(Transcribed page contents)
○ ○ ○ ○ ○ ○ ○
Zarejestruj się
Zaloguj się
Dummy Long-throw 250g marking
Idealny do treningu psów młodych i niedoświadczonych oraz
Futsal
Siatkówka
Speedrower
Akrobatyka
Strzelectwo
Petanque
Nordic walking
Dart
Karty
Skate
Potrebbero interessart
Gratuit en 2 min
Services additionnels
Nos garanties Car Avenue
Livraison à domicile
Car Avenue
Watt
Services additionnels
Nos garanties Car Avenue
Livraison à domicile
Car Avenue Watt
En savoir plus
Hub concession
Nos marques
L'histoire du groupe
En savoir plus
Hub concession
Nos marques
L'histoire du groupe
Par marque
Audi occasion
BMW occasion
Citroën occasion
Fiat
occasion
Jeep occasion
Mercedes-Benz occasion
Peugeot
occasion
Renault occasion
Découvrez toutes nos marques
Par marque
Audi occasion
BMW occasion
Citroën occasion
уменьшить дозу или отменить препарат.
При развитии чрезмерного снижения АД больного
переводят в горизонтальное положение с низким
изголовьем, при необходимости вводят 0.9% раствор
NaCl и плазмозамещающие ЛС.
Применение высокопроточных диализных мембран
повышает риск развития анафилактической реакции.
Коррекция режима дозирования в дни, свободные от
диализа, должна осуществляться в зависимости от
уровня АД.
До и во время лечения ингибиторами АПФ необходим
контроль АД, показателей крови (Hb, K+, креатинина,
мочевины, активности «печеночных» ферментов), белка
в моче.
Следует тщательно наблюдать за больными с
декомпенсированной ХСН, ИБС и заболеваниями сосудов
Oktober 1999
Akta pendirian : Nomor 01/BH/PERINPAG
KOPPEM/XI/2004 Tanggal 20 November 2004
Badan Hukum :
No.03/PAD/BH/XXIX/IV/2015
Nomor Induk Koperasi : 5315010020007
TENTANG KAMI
○ ○ ○ ○ ○ ○ ○
> [Exercise details]: Give again each line shown above, keeping every word as it is.

> [Solution below]:
Zarejestruj się
Zaloguj się
Dummy Long-throw 250g marking
Idealny do treningu psów młodych i niedoświadczonych oraz
Futsal
Siatkówka
Speedrower
Akrobatyka
Strzelectwo
Petanque
Nordic walking
Dart
Karty
Skate
Potrebbero interessart
Gratuit en 2 min
Services additionnels
Nos garanties Car Avenue
Livraison à domicile
Car Avenue
Watt
Services additionnels
Nos garanties Car Avenue
Livraison à domicile
Car Avenue Watt
En savoir plus
Hub concession
Nos marques
L'histoire du groupe
En savoir plus
Hub concession
Nos marques
L'histoire du groupe
Par marque
Audi occasion
BMW occasion
Citroën occasion
Fiat
occasion
Jeep occasion
Mercedes-Benz occasion
Peugeot
occasion
Renault occasion
Découvrez toutes nos marques
Par marque
Audi occasion
BMW occasion
Citroën occasion
уменьшить дозу или отменить препарат.
При развитии чрезмерного снижения АД больного
переводят в горизонтальное положение с низким
изголовьем, при необходимости вводят 0.9% раствор
NaCl и плазмозамещающие ЛС.
Применение высокопроточных диализных мембран
повышает риск развития анафилактической реакции.
Коррекция режима дозирования в дни, свободные от
диализа, должна осуществляться в зависимости от
уровня АД.
До и во время лечения ингибиторами АПФ необходим
контроль АД, показателей крови (Hb, K+, креатинина,
мочевины, активности «печеночных» ферментов), белка
в моче.
Следует тщательно наблюдать за больными с
декомпенсированной ХСН, ИБС и заболеваниями сосудов
Oktober 1999
Akta pendirian : Nomor 01/BH/PERINPAG
KOPPEM/XI/2004 Tanggal 20 November 2004
Badan Hukum :
No.03/PAD/BH/XXIX/IV/2015
Nomor Induk Koperasi : 5315010020007
TENTANG KAMI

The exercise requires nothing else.